====== Input data ======
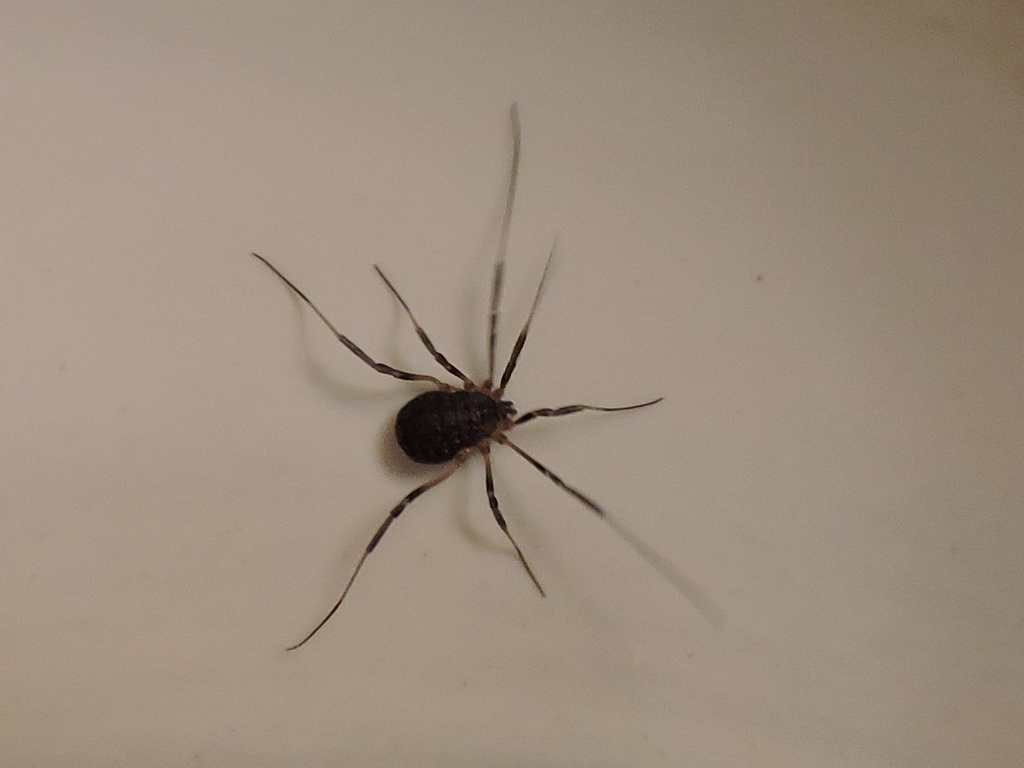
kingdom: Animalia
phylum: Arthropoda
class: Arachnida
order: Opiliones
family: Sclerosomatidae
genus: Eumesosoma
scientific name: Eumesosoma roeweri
======
Write out every line of the rows above word for word, leaving out the pictures.

kingdom: Animalia
phylum: Arthropoda
class: Arachnida
order: Opiliones
family: Sclerosomatidae
genus: Eumesosoma
scientific name: Eumesosoma roeweri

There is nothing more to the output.